* **Exercise instructions**:
Output the records exactly, every one of them.

-------- Extracted information

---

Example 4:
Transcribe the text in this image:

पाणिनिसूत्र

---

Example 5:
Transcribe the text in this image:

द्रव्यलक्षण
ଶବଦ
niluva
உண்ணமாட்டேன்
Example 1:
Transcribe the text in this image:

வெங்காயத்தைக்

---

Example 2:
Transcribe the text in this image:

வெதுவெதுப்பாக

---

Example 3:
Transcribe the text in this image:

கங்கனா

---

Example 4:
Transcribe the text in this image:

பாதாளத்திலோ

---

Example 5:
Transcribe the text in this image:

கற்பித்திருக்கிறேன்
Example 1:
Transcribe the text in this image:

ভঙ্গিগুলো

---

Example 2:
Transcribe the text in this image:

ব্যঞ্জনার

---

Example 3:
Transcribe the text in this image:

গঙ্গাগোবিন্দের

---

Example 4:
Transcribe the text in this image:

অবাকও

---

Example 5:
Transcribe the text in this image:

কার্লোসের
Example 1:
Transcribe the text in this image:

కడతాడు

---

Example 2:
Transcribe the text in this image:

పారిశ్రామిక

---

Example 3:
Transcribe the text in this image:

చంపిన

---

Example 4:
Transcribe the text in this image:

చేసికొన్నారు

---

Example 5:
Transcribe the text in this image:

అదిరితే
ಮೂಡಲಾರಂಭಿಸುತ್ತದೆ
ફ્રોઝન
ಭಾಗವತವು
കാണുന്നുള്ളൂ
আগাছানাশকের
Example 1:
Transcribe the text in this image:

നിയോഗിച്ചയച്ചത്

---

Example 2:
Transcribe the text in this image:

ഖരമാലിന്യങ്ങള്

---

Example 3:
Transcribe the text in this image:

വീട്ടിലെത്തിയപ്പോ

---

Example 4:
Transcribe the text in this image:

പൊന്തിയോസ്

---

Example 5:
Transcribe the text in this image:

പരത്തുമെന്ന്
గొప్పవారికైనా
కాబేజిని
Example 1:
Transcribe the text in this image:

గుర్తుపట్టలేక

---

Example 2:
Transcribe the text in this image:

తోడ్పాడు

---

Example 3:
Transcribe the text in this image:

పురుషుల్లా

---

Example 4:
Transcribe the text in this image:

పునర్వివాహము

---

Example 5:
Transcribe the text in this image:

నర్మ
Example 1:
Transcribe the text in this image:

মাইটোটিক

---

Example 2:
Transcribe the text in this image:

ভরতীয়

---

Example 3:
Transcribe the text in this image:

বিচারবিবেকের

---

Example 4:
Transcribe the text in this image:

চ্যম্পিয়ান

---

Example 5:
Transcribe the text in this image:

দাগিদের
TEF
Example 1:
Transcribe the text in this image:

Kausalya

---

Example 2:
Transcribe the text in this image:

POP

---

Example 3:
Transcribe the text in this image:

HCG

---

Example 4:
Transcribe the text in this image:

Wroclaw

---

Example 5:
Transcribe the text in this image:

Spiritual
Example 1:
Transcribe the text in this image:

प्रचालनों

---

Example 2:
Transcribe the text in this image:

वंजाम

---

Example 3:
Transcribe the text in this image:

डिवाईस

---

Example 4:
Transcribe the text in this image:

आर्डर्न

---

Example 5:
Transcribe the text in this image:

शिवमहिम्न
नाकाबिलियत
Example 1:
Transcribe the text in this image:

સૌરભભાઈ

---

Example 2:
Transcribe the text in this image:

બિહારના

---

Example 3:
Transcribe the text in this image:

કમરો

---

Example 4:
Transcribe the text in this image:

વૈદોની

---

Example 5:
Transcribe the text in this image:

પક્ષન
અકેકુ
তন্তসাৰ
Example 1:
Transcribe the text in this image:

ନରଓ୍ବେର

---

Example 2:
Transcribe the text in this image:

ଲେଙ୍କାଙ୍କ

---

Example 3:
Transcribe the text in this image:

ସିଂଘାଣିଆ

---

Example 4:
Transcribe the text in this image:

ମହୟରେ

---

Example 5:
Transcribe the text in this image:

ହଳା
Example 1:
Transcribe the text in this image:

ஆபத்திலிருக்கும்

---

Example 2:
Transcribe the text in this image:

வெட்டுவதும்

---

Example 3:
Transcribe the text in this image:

----------------

* **Response to the exercise**:
---

Example 4:
Transcribe the text in this image:

पाणिनिसूत्र

---

Example 5:
Transcribe the text in this image:

द्रव्यलक्षण
ଶବଦ
niluva
உண்ணமாட்டேன்
Example 1:
Transcribe the text in this image:

வெங்காயத்தைக்

---

Example 2:
Transcribe the text in this image:

வெதுவெதுப்பாக

---

Example 3:
Transcribe the text in this image:

கங்கனா

---

Example 4:
Transcribe the text in this image:

பாதாளத்திலோ

---

Example 5:
Transcribe the text in this image:

கற்பித்திருக்கிறேன்
Example 1:
Transcribe the text in this image:

ভঙ্গিগুলো

---

Example 2:
Transcribe the text in this image:

ব্যঞ্জনার

---

Example 3:
Transcribe the text in this image:

গঙ্গাগোবিন্দের

---

Example 4:
Transcribe the text in this image:

অবাকও

---

Example 5:
Transcribe the text in this image:

কার্লোসের
Example 1:
Transcribe the text in this image:

కడతాడు

---

Example 2:
Transcribe the text in this image:

పారిశ్రామిక

---

Example 3:
Transcribe the text in this image:

చంపిన

---

Example 4:
Transcribe the text in this image:

చేసికొన్నారు

---

Example 5:
Transcribe the text in this image:

అదిరితే
ಮೂಡಲಾರಂಭಿಸುತ್ತದೆ
ફ્રોઝન
ಭಾಗವತವು
കാണുന്നുള്ളൂ
আগাছানাশকের
Example 1:
Transcribe the text in this image:

നിയോഗിച്ചയച്ചത്

---

Example 2:
Transcribe the text in this image:

ഖരമാലിന്യങ്ങള്

---

Example 3:
Transcribe the text in this image:

വീട്ടിലെത്തിയപ്പോ

---

Example 4:
Transcribe the text in this image:

പൊന്തിയോസ്

---

Example 5:
Transcribe the text in this image:

പരത്തുമെന്ന്
గొప్పవారికైనా
కాబేజిని
Example 1:
Transcribe the text in this image:

గుర్తుపట్టలేక

---

Example 2:
Transcribe the text in this image:

తోడ్పాడు

---

Example 3:
Transcribe the text in this image:

పురుషుల్లా

---

Example 4:
Transcribe the text in this image:

పునర్వివాహము

---

Example 5:
Transcribe the text in this image:

నర్మ
Example 1:
Transcribe the text in this image:

মাইটোটিক

---

Example 2:
Transcribe the text in this image:

ভরতীয়

---

Example 3:
Transcribe the text in this image:

বিচারবিবেকের

---

Example 4:
Transcribe the text in this image:

চ্যম্পিয়ান

---

Example 5:
Transcribe the text in this image:

দাগিদের
TEF
Example 1:
Transcribe the text in this image:

Kausalya

---

Example 2:
Transcribe the text in this image:

POP

---

Example 3:
Transcribe the text in this image:

HCG

---

Example 4:
Transcribe the text in this image:

Wroclaw

---

Example 5:
Transcribe the text in this image:

Spiritual
Example 1:
Transcribe the text in this image:

प्रचालनों

---

Example 2:
Transcribe the text in this image:

वंजाम

---

Example 3:
Transcribe the text in this image:

डिवाईस

---

Example 4:
Transcribe the text in this image:

आर्डर्न

---

Example 5:
Transcribe the text in this image:

शिवमहिम्न
नाकाबिलियत
Example 1:
Transcribe the text in this image:

સૌરભભાઈ

---

Example 2:
Transcribe the text in this image:

બિહારના

---

Example 3:
Transcribe the text in this image:

કમરો

---

Example 4:
Transcribe the text in this image:

વૈદોની

---

Example 5:
Transcribe the text in this image:

પક્ષન
અકેકુ
তন্তসাৰ
Example 1:
Transcribe the text in this image:

ନରଓ୍ବେର

---

Example 2:
Transcribe the text in this image:

ଲେଙ୍କାଙ୍କ

---

Example 3:
Transcribe the text in this image:

ସିଂଘାଣିଆ

---

Example 4:
Transcribe the text in this image:

ମହୟରେ

---

Example 5:
Transcribe the text in this image:

ହଳା
Example 1:
Transcribe the text in this image:

ஆபத்திலிருக்கும்

---

Example 2:
Transcribe the text in this image:

வெட்டுவதும்

---

Example 3:
Transcribe the text in this image:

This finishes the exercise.